# TEKS BACAAN:

Pendidikan Berkebudayaan dan Kesadaran Keragaman Harus Terus Digaungkan

Pendidikan Berkebudayaan dan Kesadaran Keragaman Harus Terus Digaungkan

Gedung FITK, BERITA UIN Online— Pendidikan berkebudayaan dan kesadaran keragaman di kalangan anak-anak muda Indonesia harus terus digaungkan. Ini diperlukan agar masa depan Indonesia tetap diisi nalar sehat dengan penghargaan terhadap kemanusiaan.

Demikian disampaikan dua cendekiawan muda, Yudi Latif Ph.D dalam seminar bertajuk Pendidikan Berkebudayaan: Melawan Intoleransi, Perundungan, dan Kekerasan di Kalangan Muda. Seminar digelar di Gedung FITK UIN Jakarta, Rabu (21/9/2022).

# SOAL:
Menurut berita tentang pendidikan berkebudayaan di atas, di mana seminarnya diadakan?

# BAGIAN DATA:

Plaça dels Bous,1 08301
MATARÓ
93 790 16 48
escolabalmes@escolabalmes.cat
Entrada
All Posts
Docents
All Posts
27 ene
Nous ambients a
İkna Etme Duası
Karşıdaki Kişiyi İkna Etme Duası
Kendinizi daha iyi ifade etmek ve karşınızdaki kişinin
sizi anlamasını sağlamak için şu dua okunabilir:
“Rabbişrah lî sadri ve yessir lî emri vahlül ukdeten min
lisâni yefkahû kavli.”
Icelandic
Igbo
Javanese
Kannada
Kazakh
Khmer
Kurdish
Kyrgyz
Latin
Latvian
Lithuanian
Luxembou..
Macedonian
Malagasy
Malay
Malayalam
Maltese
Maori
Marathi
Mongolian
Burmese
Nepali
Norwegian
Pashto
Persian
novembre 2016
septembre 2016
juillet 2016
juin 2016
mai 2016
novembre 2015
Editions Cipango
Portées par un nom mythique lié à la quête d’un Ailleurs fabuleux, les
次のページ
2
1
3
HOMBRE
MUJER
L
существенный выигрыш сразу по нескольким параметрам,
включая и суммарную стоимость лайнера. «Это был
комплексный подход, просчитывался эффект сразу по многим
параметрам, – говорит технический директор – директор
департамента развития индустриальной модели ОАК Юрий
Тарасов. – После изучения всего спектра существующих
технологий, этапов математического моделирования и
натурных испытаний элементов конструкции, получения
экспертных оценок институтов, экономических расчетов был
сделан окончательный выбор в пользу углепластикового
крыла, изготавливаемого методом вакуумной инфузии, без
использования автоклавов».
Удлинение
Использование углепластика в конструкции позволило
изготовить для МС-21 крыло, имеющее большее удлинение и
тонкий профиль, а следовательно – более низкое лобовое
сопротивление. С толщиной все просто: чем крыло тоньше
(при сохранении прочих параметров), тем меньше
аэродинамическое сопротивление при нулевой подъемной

# JAWABAN:
Di Gedung FITK UIN Jakarta.